Add retrieval for facts instead of stuffing the prompt. Use filters + rerankers to keep contexts tight and relevant.
Enforce output schemas (JSON/markdown) with validators; reject malformed outputs early.
Add tooling where possible: calculators, policy lookups, canonical phrase libraries—reduce the model’s creative surface area.
Measure hallucination and grounding; if you’re above 3–5%, fix retrieval and prompting before touching weights.

Level 1: Adapters / LoRA / Prefix Tuning

Use when the base model already knows the domain but needs persona/style control or shorter contexts.
Great for multi-tenant setups: swap adapters per customer or product line without retraining the base.
Keep adapters small; track latency impact on your serving stack. Benchmark P50/P95 and cost before/after.
Version adapters and prompts together.

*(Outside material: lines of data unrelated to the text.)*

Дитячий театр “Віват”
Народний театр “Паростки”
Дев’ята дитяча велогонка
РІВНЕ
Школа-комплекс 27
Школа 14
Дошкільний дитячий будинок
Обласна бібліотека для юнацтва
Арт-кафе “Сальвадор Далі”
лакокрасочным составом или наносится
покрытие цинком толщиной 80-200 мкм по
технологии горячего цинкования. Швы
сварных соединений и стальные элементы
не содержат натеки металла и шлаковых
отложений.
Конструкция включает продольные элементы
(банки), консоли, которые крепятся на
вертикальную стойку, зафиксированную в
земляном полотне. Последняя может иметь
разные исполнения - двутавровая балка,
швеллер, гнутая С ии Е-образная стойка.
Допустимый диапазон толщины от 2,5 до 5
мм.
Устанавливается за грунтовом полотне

Roll back with flags if safety or compliance fails.

Level 2: Full Fine-Tune

Justified when you need new capabilities not present in the base model, or must reduce context dependence drastically.
Requires high-quality, diverse, and counter-example-rich data; otherwise you overfit and regress.
Add an evaluation harness: groundedness, safety, refusal correctness, and task success before shipping.
Plan for continuous training: refresh with new data and invalidations; monitor drift and refusal rates.

Decision Checklist I Run With Teams

1) Can retrieval + prompting + tools solve 80%? Start there. 2) Need tighter style control or lower latency? Use adapters/LoRA. 3) Need new capabilities and have high-quality evals + data? Fine-tune. 4) If you can’t evaluate it, you can’t ship it—pause and build the test harness.

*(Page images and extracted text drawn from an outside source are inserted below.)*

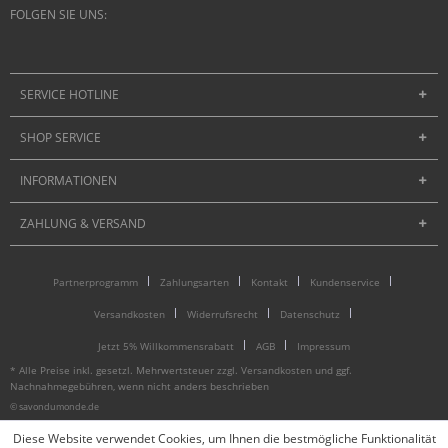
FOLGEN SIE UNS:
SERVICE HOTLINE
SHOP SERVICE
INFORMATIONEN
ZAHLUNG & VERSAND
Partnerprogramm
Zahlungsarten
Kontakt
Kundenservice
Versandkosten
Widerrufsrecht
Datenschutz
Jetzt 5% Willkommensrabatt
AGB
Impressum
* Alle Preise inkl. gesetzl. Mehrwertsteuer zzgl.
Versandkosten
und ggf.
Nachnahmegebühren, wenn nicht anders beschrieben
© savondumonde.de
Diese Website verwendet Cookies, um Ihnen die bestmögliche Funktionalität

Data Strategy For Fine-Tuning

Collect user traces with labels: success/failure, refusal correctness, groundedness, safety violations.
Create hard negatives: adversarial instructions, conflicting policies, long contexts, multilingual variants.
Balance the dataset: mix short and long prompts; include edge jurisdictions/products.
Keep data lineage: which product version, policy version, and annotator produced each example.

Deployment Notes

Version everything: prompts, adapters, datasets, retrievers, rerankers, policies.
Canary new weights; keep a rollback path to the last good model.
Monitor token cost, latency, refusal rates, and safety continuously. Alert on P95 blowups and hallucination spikes.
For regulated flows, keep source-citation checks and safety filters even after fine-tuning—weights don’t remove the need for guardrails.

Use this framework to avoid premature fine-tuning while still giving your product the control, efficiency, and safety it needs.